Transcribe only the lines of the listing below from the one holding "##### 极值分布的通常应用" through the one holding "#### 连续型随机变量的数学期望", inclusive, without any change.

▸ **Records for this exercise**:
'''
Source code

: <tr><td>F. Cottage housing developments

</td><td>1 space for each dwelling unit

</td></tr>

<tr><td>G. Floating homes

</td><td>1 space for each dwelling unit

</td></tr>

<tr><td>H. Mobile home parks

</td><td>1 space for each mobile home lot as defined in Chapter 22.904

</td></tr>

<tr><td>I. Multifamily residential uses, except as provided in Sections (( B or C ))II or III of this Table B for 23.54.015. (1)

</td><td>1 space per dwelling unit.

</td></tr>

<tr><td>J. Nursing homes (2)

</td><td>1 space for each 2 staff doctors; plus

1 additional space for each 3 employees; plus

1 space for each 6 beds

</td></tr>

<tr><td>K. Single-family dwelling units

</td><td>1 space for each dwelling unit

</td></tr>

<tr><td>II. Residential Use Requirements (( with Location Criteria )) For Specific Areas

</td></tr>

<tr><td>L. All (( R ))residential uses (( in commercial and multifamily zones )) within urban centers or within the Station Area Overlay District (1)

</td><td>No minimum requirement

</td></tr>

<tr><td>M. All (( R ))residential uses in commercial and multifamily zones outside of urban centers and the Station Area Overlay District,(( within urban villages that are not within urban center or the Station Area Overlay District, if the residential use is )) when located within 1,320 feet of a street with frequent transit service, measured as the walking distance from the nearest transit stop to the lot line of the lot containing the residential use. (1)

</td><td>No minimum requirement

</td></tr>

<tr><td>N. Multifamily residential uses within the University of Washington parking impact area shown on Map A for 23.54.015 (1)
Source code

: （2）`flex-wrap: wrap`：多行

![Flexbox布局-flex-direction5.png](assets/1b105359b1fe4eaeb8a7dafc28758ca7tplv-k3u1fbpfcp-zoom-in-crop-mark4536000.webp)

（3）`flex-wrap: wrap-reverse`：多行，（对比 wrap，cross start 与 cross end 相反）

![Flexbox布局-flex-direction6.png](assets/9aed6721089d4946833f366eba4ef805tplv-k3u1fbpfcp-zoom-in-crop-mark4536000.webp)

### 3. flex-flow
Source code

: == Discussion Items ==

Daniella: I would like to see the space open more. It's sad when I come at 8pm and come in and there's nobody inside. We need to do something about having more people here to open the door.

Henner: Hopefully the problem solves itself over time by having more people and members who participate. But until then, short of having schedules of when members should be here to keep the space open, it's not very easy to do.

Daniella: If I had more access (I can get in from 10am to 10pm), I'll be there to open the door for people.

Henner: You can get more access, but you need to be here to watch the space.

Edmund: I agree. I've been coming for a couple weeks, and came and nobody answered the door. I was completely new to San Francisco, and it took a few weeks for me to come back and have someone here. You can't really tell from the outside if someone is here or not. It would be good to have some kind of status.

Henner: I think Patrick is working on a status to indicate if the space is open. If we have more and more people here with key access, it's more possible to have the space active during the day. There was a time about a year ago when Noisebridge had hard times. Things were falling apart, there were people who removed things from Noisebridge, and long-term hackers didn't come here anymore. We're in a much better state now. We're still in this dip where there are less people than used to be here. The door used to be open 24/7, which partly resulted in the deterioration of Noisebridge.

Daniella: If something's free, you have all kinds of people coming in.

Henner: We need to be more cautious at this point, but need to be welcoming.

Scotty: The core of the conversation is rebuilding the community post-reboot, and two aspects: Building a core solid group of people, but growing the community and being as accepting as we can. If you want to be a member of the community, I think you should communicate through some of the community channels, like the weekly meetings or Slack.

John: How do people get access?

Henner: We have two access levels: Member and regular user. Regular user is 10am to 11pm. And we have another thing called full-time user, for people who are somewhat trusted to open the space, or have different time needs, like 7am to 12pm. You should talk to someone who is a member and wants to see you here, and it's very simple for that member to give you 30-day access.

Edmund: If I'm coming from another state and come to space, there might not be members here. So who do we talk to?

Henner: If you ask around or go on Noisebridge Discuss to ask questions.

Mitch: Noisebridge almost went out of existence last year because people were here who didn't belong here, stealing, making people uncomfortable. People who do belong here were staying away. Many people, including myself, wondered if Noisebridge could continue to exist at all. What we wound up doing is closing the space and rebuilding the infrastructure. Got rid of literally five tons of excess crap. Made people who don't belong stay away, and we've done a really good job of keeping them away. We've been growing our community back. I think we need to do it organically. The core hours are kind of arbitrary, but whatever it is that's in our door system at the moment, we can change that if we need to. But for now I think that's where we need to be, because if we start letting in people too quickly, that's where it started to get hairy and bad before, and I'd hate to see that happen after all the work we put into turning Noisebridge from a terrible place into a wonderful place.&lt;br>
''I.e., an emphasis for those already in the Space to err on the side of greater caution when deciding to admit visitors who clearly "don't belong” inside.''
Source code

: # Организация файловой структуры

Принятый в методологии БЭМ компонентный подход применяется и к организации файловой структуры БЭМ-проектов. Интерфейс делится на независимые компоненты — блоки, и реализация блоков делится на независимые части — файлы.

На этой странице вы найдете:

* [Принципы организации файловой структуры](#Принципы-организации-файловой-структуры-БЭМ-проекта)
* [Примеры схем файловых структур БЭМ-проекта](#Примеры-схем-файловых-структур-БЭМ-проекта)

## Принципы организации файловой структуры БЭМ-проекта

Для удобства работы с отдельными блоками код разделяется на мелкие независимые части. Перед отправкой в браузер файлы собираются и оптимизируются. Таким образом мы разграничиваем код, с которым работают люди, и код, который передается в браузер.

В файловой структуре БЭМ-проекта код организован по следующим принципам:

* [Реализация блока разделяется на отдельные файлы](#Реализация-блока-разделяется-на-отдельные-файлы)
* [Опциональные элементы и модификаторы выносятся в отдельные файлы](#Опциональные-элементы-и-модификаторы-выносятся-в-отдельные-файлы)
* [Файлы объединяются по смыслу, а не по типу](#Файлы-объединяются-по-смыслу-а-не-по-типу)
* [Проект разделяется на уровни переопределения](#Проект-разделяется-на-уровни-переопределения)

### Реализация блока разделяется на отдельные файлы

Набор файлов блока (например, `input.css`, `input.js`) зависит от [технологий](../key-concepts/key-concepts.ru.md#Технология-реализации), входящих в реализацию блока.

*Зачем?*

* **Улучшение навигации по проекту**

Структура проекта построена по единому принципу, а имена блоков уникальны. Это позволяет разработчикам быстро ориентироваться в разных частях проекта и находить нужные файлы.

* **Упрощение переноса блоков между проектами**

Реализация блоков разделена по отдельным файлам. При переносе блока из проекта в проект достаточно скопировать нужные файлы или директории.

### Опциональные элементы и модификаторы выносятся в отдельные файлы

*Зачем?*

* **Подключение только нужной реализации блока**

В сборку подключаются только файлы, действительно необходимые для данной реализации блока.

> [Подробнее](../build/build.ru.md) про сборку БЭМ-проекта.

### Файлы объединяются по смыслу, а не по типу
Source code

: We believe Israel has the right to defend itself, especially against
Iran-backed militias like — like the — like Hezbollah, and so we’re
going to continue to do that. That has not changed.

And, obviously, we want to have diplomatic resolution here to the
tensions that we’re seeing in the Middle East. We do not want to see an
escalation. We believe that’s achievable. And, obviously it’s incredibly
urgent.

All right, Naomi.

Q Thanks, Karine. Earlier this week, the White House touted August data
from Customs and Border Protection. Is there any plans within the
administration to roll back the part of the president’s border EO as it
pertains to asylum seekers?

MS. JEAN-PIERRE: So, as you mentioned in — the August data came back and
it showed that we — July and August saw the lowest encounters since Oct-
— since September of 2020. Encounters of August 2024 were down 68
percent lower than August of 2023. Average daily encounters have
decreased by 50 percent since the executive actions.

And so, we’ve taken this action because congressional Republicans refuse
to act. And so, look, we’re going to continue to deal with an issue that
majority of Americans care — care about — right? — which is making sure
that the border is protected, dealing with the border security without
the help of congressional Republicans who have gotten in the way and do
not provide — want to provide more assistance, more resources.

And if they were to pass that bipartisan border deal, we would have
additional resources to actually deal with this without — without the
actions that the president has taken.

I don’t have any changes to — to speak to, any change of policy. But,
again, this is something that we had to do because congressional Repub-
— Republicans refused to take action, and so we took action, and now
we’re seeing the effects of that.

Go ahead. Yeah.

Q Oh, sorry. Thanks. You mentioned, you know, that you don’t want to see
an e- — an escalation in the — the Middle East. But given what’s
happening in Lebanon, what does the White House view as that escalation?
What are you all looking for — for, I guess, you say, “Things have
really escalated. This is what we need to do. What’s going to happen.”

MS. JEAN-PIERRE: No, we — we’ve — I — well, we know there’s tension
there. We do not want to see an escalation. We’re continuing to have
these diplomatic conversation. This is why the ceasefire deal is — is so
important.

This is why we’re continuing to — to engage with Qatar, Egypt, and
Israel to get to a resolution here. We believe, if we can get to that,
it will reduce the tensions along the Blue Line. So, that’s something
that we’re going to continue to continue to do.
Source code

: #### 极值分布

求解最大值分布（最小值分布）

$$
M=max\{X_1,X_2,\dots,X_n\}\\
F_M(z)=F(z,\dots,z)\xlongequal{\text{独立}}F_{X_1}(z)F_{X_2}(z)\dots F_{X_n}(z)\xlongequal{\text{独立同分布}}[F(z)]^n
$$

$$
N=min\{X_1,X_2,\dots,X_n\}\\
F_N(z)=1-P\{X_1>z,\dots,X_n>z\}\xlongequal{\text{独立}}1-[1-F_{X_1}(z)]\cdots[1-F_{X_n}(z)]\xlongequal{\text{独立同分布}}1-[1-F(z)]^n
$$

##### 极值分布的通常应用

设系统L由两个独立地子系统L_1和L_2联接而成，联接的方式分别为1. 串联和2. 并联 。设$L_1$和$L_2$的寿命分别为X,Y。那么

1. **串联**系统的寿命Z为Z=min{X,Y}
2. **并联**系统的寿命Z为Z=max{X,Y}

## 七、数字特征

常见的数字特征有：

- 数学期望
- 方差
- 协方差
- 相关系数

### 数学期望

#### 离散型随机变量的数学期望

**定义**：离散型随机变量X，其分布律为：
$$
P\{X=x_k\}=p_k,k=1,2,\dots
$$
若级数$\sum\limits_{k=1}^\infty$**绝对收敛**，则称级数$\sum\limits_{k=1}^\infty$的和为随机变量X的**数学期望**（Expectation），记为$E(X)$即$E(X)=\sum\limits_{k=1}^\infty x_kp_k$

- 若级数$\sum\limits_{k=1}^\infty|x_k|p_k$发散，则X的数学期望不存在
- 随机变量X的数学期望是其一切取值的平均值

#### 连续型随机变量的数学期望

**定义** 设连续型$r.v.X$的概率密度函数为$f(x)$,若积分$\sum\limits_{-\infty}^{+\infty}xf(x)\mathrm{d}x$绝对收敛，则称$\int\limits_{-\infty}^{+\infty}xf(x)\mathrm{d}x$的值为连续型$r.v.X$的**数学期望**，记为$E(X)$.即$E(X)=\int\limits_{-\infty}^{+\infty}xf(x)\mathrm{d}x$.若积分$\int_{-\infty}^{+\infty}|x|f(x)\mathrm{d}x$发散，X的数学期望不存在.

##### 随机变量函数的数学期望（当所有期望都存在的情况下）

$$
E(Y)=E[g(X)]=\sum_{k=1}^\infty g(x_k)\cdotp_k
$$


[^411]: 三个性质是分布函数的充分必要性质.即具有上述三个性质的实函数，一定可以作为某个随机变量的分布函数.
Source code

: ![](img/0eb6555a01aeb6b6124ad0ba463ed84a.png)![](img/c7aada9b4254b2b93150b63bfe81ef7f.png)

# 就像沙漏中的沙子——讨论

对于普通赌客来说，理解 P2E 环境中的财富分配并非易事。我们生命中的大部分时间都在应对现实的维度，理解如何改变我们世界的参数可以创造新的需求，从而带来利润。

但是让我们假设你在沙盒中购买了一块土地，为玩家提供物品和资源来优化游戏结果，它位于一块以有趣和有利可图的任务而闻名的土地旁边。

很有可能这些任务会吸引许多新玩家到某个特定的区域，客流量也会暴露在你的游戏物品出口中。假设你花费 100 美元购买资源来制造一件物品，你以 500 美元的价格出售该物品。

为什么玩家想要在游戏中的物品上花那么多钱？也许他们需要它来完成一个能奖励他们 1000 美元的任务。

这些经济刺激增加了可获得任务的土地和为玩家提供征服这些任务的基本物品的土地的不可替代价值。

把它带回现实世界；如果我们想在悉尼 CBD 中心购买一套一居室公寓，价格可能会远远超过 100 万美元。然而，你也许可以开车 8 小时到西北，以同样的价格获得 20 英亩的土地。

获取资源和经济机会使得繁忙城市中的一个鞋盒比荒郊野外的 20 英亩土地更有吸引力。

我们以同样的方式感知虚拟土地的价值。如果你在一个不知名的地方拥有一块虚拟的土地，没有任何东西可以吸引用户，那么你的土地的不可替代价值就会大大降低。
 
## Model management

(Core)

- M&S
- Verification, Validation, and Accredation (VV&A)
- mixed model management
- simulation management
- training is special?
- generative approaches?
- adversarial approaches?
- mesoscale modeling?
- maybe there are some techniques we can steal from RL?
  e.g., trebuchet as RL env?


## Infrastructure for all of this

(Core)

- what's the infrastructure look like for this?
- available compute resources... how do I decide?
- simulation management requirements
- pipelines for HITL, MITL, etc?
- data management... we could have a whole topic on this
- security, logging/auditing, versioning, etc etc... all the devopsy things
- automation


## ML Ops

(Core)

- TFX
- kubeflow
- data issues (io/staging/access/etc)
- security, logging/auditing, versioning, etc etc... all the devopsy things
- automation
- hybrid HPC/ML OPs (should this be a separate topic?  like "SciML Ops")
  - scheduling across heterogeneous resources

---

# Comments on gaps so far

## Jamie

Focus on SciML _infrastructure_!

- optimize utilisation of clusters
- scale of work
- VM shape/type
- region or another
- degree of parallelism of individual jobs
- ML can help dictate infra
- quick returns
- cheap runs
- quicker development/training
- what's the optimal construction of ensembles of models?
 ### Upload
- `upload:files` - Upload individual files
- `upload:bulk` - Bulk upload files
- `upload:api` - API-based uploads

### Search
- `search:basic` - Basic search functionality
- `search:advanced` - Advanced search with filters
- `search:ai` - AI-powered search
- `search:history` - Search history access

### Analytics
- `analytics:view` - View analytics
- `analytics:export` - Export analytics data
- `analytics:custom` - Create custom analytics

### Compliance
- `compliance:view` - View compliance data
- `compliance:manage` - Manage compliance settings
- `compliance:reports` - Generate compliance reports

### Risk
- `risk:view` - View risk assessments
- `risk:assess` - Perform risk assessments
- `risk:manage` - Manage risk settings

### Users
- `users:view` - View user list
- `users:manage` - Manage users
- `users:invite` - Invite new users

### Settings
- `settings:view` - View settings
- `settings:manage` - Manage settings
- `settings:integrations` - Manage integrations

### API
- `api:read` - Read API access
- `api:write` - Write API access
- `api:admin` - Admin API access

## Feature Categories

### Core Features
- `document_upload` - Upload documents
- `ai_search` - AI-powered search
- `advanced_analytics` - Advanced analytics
'''
▸ **Solution to this task**:
##### 极值分布的通常应用

设系统L由两个独立地子系统L_1和L_2联接而成，联接的方式分别为1. 串联和2. 并联 。设$L_1$和$L_2$的寿命分别为X,Y。那么

1. **串联**系统的寿命Z为Z=min{X,Y}
2. **并联**系统的寿命Z为Z=max{X,Y}

## 七、数字特征

常见的数字特征有：

- 数学期望
- 方差
- 协方差
- 相关系数

### 数学期望

#### 离散型随机变量的数学期望

**定义**：离散型随机变量X，其分布律为：
$$
P\{X=x_k\}=p_k,k=1,2,\dots
$$
若级数$\sum\limits_{k=1}^\infty$**绝对收敛**，则称级数$\sum\limits_{k=1}^\infty$的和为随机变量X的**数学期望**（Expectation），记为$E(X)$即$E(X)=\sum\limits_{k=1}^\infty x_kp_k$

- 若级数$\sum\limits_{k=1}^\infty|x_k|p_k$发散，则X的数学期望不存在
- 随机变量X的数学期望是其一切取值的平均值

#### 连续型随机变量的数学期望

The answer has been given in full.